The Takeaway: From Imagination to Execution
The CITIC report is a valuable document because it marks a turning point in the market's collective consciousness. It is an admission that the era of paying for imagination is over. The market is now in a 'expectation verification period,' where valuations will be determined by verifiable industrial progress, not by macro liquidity. This is a healthy correction. It forces a level of discipline and accountability that was sorely missing during the hype cycle. It separates the wheat from the chaff, the builders from the storytellers.
But we must be careful not to overcorrect. The pendulum of market sentiment always swings too far in one direction before settling in the middle. The report's focus on 'commercialization' could lead to a dangerous short-termism, where companies are punished for making long-term investments in research and development. The 'anti-distillation' moat, if it becomes a standard industry practice, could stifle innovation and lead to a less dynamic ecosystem. We must find a balance between the need for financial discipline and the need for visionary exploration.

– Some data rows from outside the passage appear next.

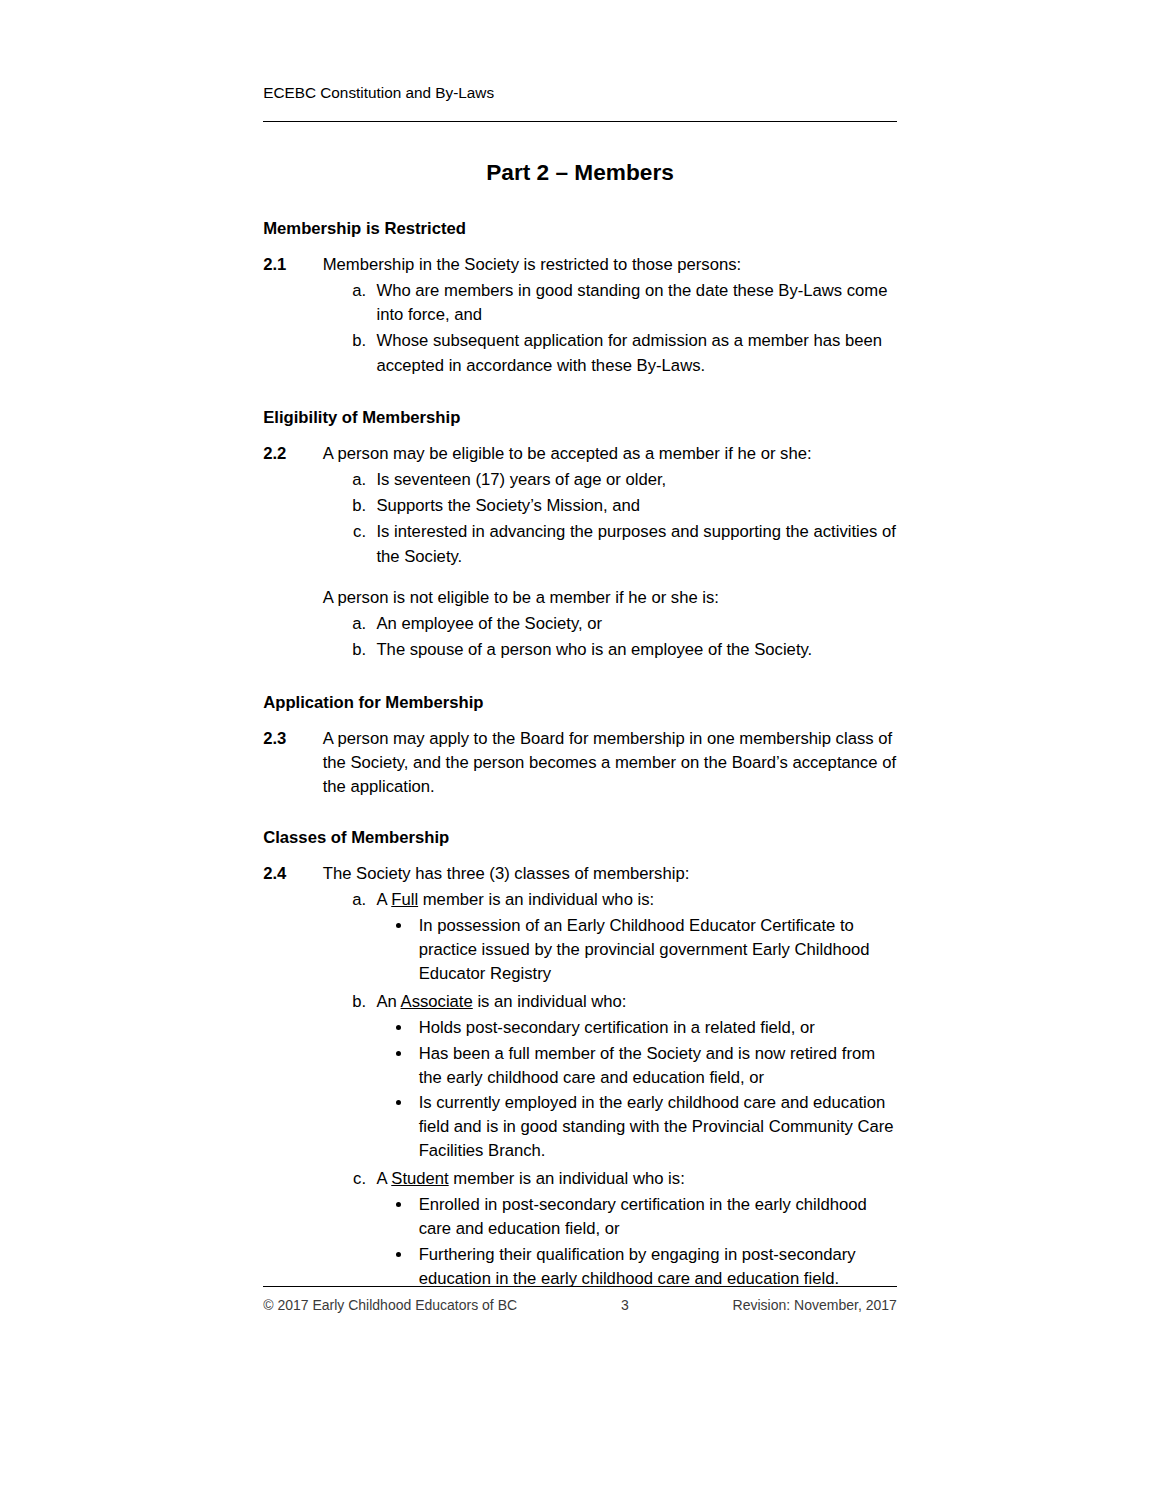ECEBC Constitution and By-Laws
Part 2 – Members
Membership is Restricted
2.1
Membership in the Society is restricted to those persons:
Who are members in good standing on the date these By-Laws come into force, and
Whose subsequent application for admission as a member has been accepted in accordance with these By-Laws.
Eligibility of Membership
2.2
A person may be eligible to be accepted as a member if he or she:
Is seventeen (17) years of age or older,
Supports the Society’s Mission, and
Is interested in advancing the purposes and supporting the activities of the Society.
A person is not eligible to be a member if he or she is:
An employee of the Society, or
The spouse of a person who is an employee of the Society.
Application for Membership
2.3
A person may apply to the Board for membership in one membership class of the Society, and the person becomes a member on the Board’s acceptance of the application.
Classes of Membership
2.4
The Society has three (3) classes of membership:
A Full member is an individual who is:
In possession of an Early Childhood Educator Certificate to practice issued by the provincial government Early Childhood Educator Registry
An Associate is an individual who:
Holds post-secondary certification in a related field, or
Has been a full member of the Society and is now retired from the early childhood care and education field, or
Is currently employed in the early childhood care and education field and is in good standing with the Provincial Community Care Facilities Branch.
A Student member is an individual who is:
Enrolled in post-secondary certification in the early childhood care and education field, or
Furthering their qualification by engaging in post-secondary education in the early childhood care and education field.
© 2017 Early Childhood Educators of BC
3
Revision: November, 2017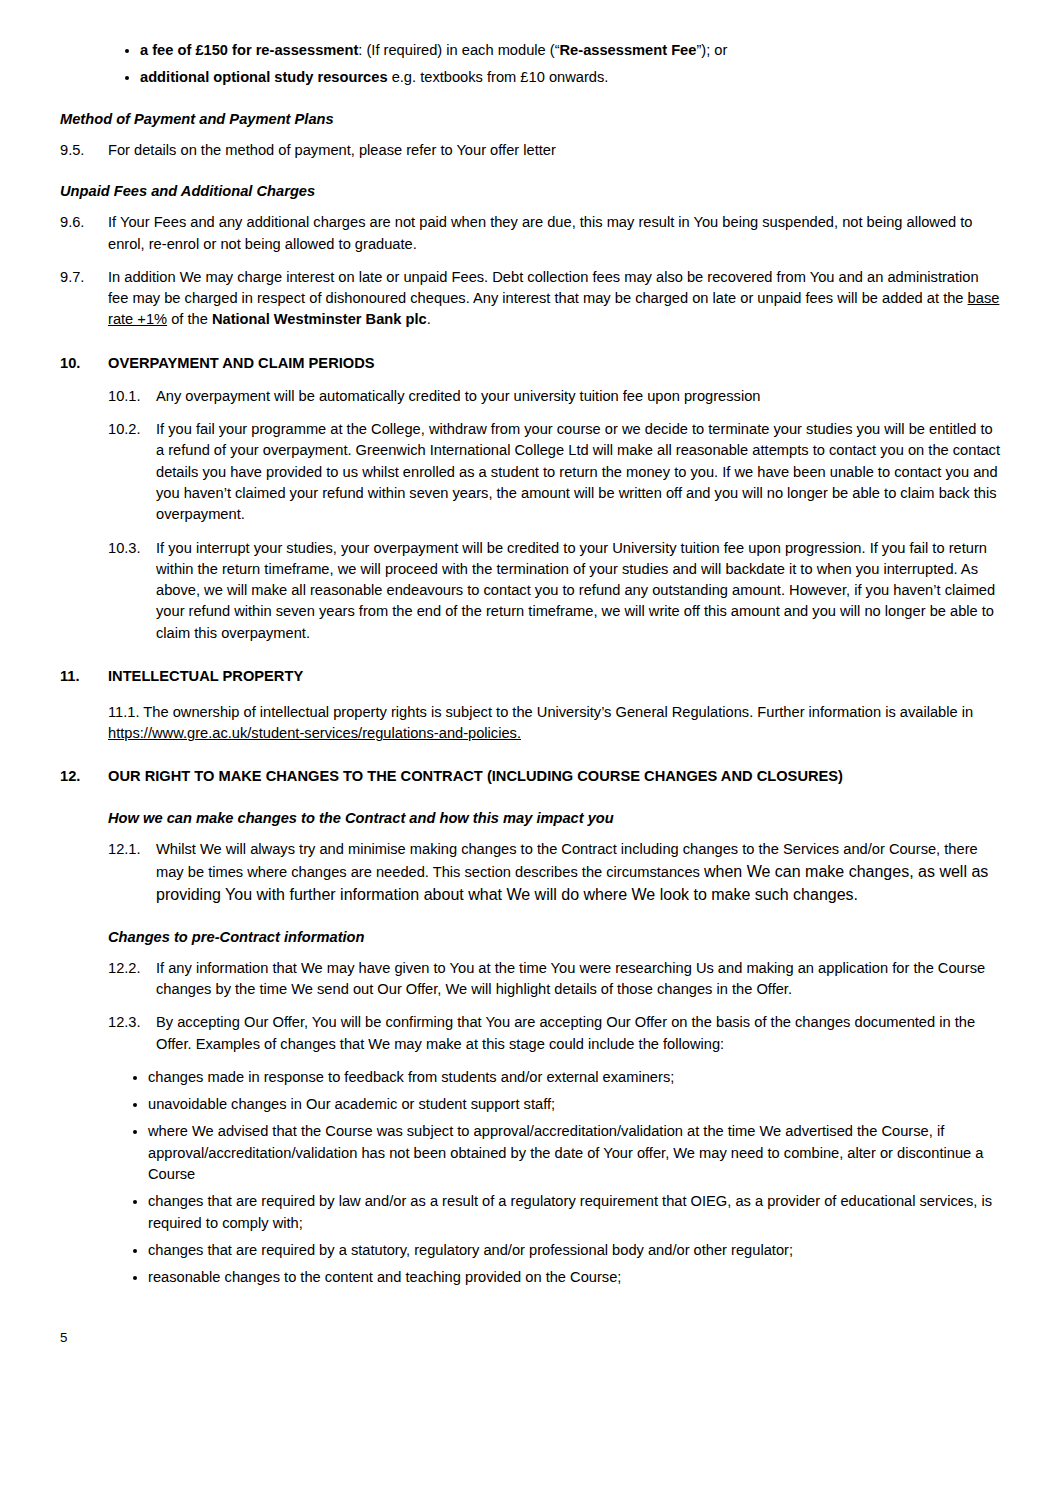a fee of £150 for re-assessment: (If required) in each module (“Re-assessment Fee”); or
additional optional study resources e.g. textbooks from £10 onwards.
Method of Payment and Payment Plans
9.5.
For details on the method of payment, please refer to Your offer letter
Unpaid Fees and Additional Charges
9.6.
If Your Fees and any additional charges are not paid when they are due, this may result in You being suspended, not being allowed to enrol, re-enrol or not being allowed to graduate.
9.7.
In addition We may charge interest on late or unpaid Fees. Debt collection fees may also be recovered from You and an administration fee may be charged in respect of dishonoured cheques. Any interest that may be charged on late or unpaid fees will be added at the base rate +1% of the National Westminster Bank plc.
10.
OVERPAYMENT AND CLAIM PERIODS
10.1.
Any overpayment will be automatically credited to your university tuition fee upon progression
10.2.
If you fail your programme at the College, withdraw from your course or we decide to terminate your studies you will be entitled to a refund of your overpayment. Greenwich International College Ltd will make all reasonable attempts to contact you on the contact details you have provided to us whilst enrolled as a student to return the money to you. If we have been unable to contact you and you haven’t claimed your refund within seven years, the amount will be written off and you will no longer be able to claim back this overpayment.
10.3.
If you interrupt your studies, your overpayment will be credited to your University tuition fee upon progression. If you fail to return within the return timeframe, we will proceed with the termination of your studies and will backdate it to when you interrupted. As above, we will make all reasonable endeavours to contact you to refund any outstanding amount. However, if you haven’t claimed your refund within seven years from the end of the return timeframe, we will write off this amount and you will no longer be able to claim this overpayment.
11.
INTELLECTUAL PROPERTY
11.1. The ownership of intellectual property rights is subject to the University’s General Regulations. Further information is available in https://www.gre.ac.uk/student-services/regulations-and-policies.
12.
OUR RIGHT TO MAKE CHANGES TO THE CONTRACT (INCLUDING COURSE CHANGES AND CLOSURES)
How we can make changes to the Contract and how this may impact you
12.1.
Whilst We will always try and minimise making changes to the Contract including changes to the Services and/or Course, there may be times where changes are needed. This section describes the circumstances when We can make changes, as well as providing You with further information about what We will do where We look to make such changes.
Changes to pre-Contract information
12.2.
If any information that We may have given to You at the time You were researching Us and making an application for the Course changes by the time We send out Our Offer, We will highlight details of those changes in the Offer.
12.3.
By accepting Our Offer, You will be confirming that You are accepting Our Offer on the basis of the changes documented in the Offer. Examples of changes that We may make at this stage could include the following:
changes made in response to feedback from students and/or external examiners;
unavoidable changes in Our academic or student support staff;
where We advised that the Course was subject to approval/accreditation/validation at the time We advertised the Course, if approval/accreditation/validation has not been obtained by the date of Your offer, We may need to combine, alter or discontinue a Course
changes that are required by law and/or as a result of a regulatory requirement that OIEG, as a provider of educational services, is required to comply with;
changes that are required by a statutory, regulatory and/or professional body and/or other regulator;
reasonable changes to the content and teaching provided on the Course;
5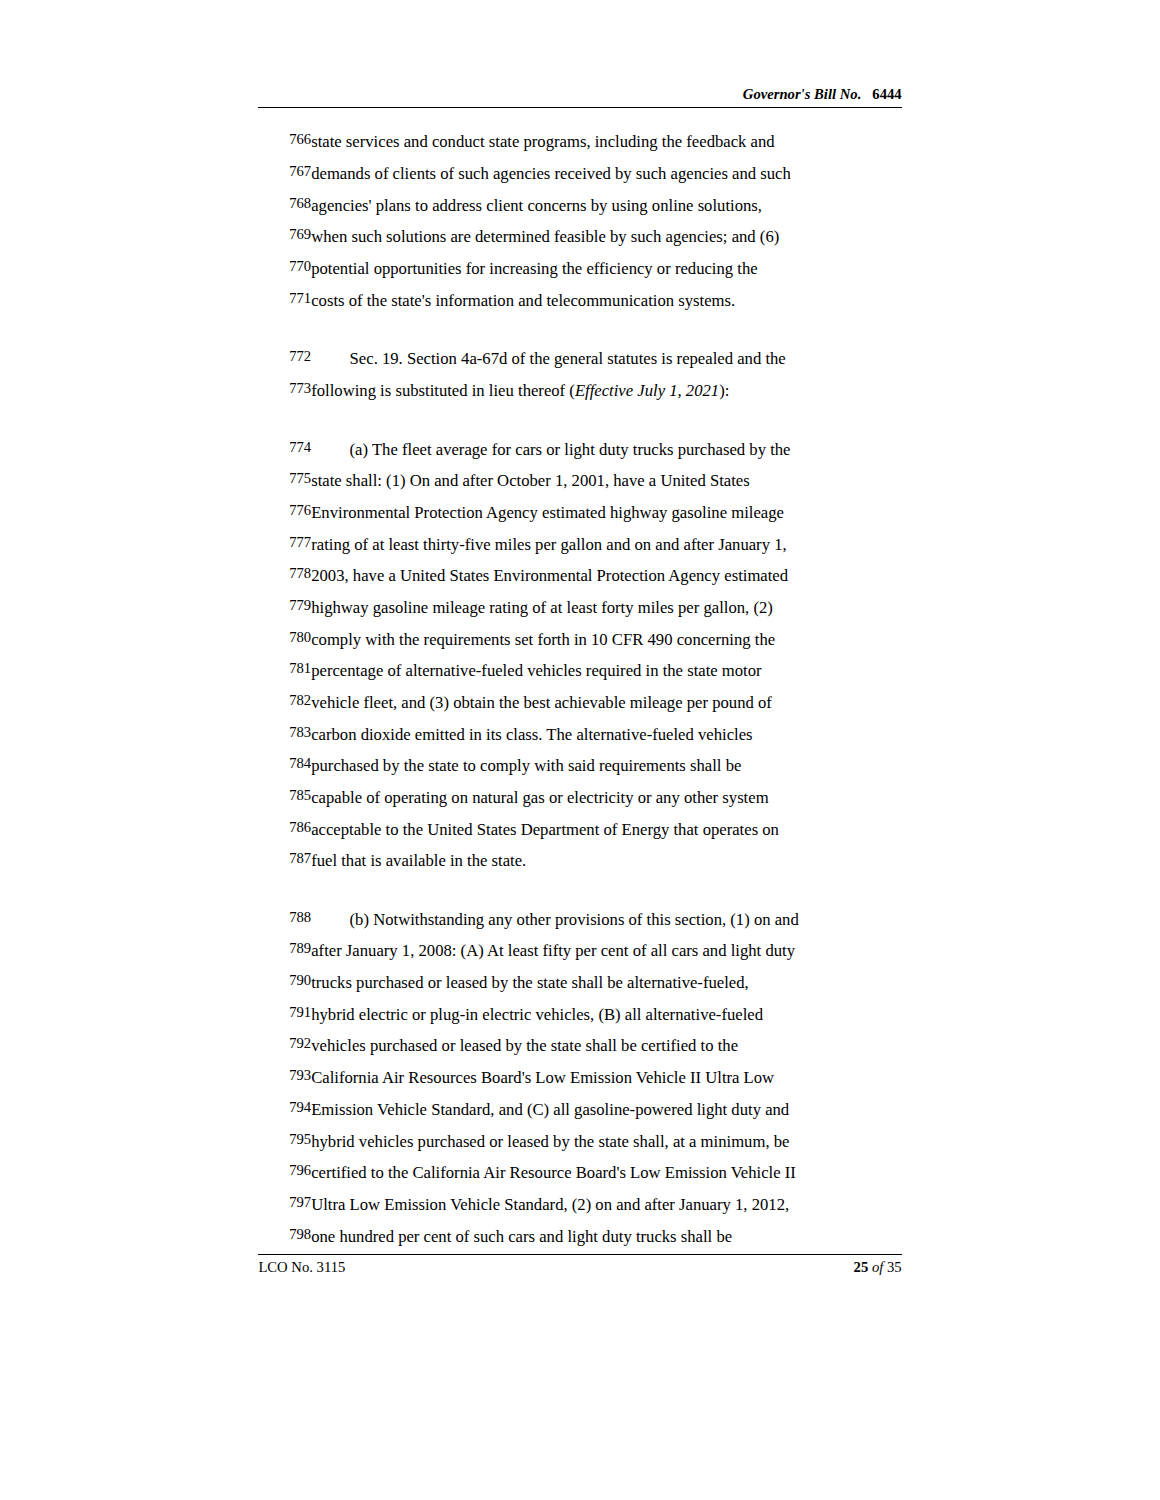Governor's Bill No. 6444
| 766 | state services and conduct state programs, including the feedback and |
| 767 | demands of clients of such agencies received by such agencies and such |
| 768 | agencies' plans to address client concerns by using online solutions, |
| 769 | when such solutions are determined feasible by such agencies; and (6) |
| 770 | potential opportunities for increasing the efficiency or reducing the |
| 771 | costs of the state's information and telecommunication systems. |
| 772 | Sec. 19. Section 4a-67d of the general statutes is repealed and the |
| 773 | following is substituted in lieu thereof ( Effective July 1, 2021 ): |
| 774 | (a) The fleet average for cars or light duty trucks purchased by the |
| 775 | state shall: (1) On and after October 1, 2001, have a United States |
| 776 | Environmental Protection Agency estimated highway gasoline mileage |
| 777 | rating of at least thirty-five miles per gallon and on and after January 1, |
| 778 | 2003, have a United States Environmental Protection Agency estimated |
| 779 | highway gasoline mileage rating of at least forty miles per gallon, (2) |
| 780 | comply with the requirements set forth in 10 CFR 490 concerning the |
| 781 | percentage of alternative-fueled vehicles required in the state motor |
| 782 | vehicle fleet, and (3) obtain the best achievable mileage per pound of |
| 783 | carbon dioxide emitted in its class. The alternative-fueled vehicles |
| 784 | purchased by the state to comply with said requirements shall be |
| 785 | capable of operating on natural gas or electricity or any other system |
| 786 | acceptable to the United States Department of Energy that operates on |
| 787 | fuel that is available in the state. |
| 788 | (b) Notwithstanding any other provisions of this section, (1) on and |
| 789 | after January 1, 2008: (A) At least fifty per cent of all cars and light duty |
| 790 | trucks purchased or leased by the state shall be alternative-fueled, |
| 791 | hybrid electric or plug-in electric vehicles, (B) all alternative-fueled |
| 792 | vehicles purchased or leased by the state shall be certified to the |
| 793 | California Air Resources Board's Low Emission Vehicle II Ultra Low |
| 794 | Emission Vehicle Standard, and (C) all gasoline-powered light duty and |
| 795 | hybrid vehicles purchased or leased by the state shall, at a minimum, be |
| 796 | certified to the California Air Resource Board's Low Emission Vehicle II |
| 797 | Ultra Low Emission Vehicle Standard, (2) on and after January 1, 2012, |
| 798 | one hundred per cent of such cars and light duty trucks shall be |
LCO No. 3115
25 of 35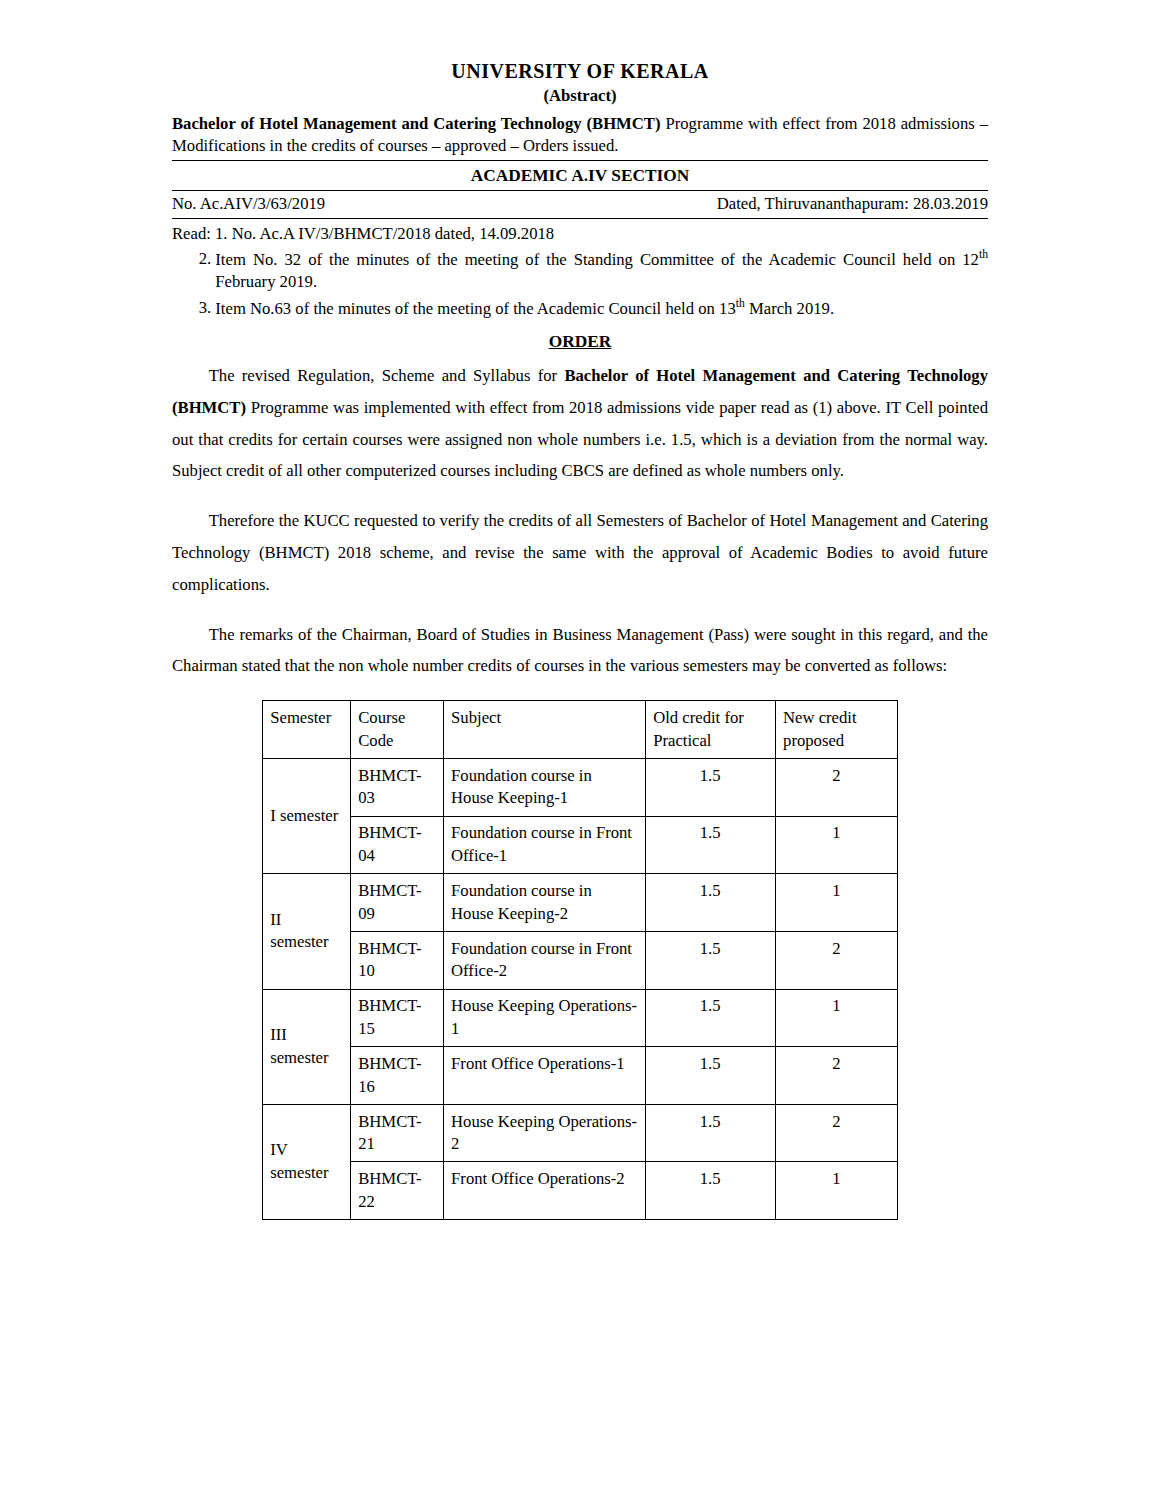UNIVERSITY OF KERALA
(Abstract)
Bachelor of Hotel Management and Catering Technology (BHMCT) Programme with effect from 2018 admissions – Modifications in the credits of courses – approved – Orders issued.
ACADEMIC A.IV SECTION
No. Ac.AIV/3/63/2019 Dated, Thiruvananthapuram: 28.03.2019
Read: 1. No. Ac.A IV/3/BHMCT/2018 dated, 14.09.2018
Item No. 32 of the minutes of the meeting of the Standing Committee of the Academic Council held on 12th February 2019.
Item No.63 of the minutes of the meeting of the Academic Council held on 13th March 2019.
ORDER
The revised Regulation, Scheme and Syllabus for Bachelor of Hotel Management and Catering Technology (BHMCT) Programme was implemented with effect from 2018 admissions vide paper read as (1) above. IT Cell pointed out that credits for certain courses were assigned non whole numbers i.e. 1.5, which is a deviation from the normal way. Subject credit of all other computerized courses including CBCS are defined as whole numbers only.
Therefore the KUCC requested to verify the credits of all Semesters of Bachelor of Hotel Management and Catering Technology (BHMCT) 2018 scheme, and revise the same with the approval of Academic Bodies to avoid future complications.
The remarks of the Chairman, Board of Studies in Business Management (Pass) were sought in this regard, and the Chairman stated that the non whole number credits of courses in the various semesters may be converted as follows:
| Semester | Course Code | Subject | Old credit for Practical | New credit proposed |
| --- | --- | --- | --- | --- |
| I semester | BHMCT-03 | Foundation course in House Keeping-1 | 1.5 | 2 |
| BHMCT-04 | Foundation course in Front Office-1 | 1.5 | 1 |
| II semester | BHMCT-09 | Foundation course in House Keeping-2 | 1.5 | 1 |
| BHMCT-10 | Foundation course in Front Office-2 | 1.5 | 2 |
| III semester | BHMCT-15 | House Keeping Operations-1 | 1.5 | 1 |
| BHMCT-16 | Front Office Operations-1 | 1.5 | 2 |
| IV semester | BHMCT-21 | House Keeping Operations-2 | 1.5 | 2 |
| BHMCT-22 | Front Office Operations-2 | 1.5 | 1 |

As I look at the AI landscape, I am reminded of the early days of the internet. There was a similar bubble, a similar crash, and then a similar period of consolidation. The companies that survived were not necessarily the ones with the most impressive technology or the most compelling narrative. They were the ones that built sustainable business models on top of the new infrastructure. They were the ones that understood that the real value was not in the network itself, but in the services and experiences that the network enabled.
The same will be true for AI. The models are the new infrastructure. The value will be created by those who can build the applications, the services, and the experiences that leverage this infrastructure to solve real problems. The market is now demanding proof of this value creation. It is demanding receipts. And that is a good thing. It is the beginning of the end of the derivative clones and the start of a new era of authentic, sustainable value creation. The question is not whether AI will change the world; it is whether we have the wisdom to build a world that is worthy of the change. The answer, as always, lies not in the code, but in the choices we make as we write it.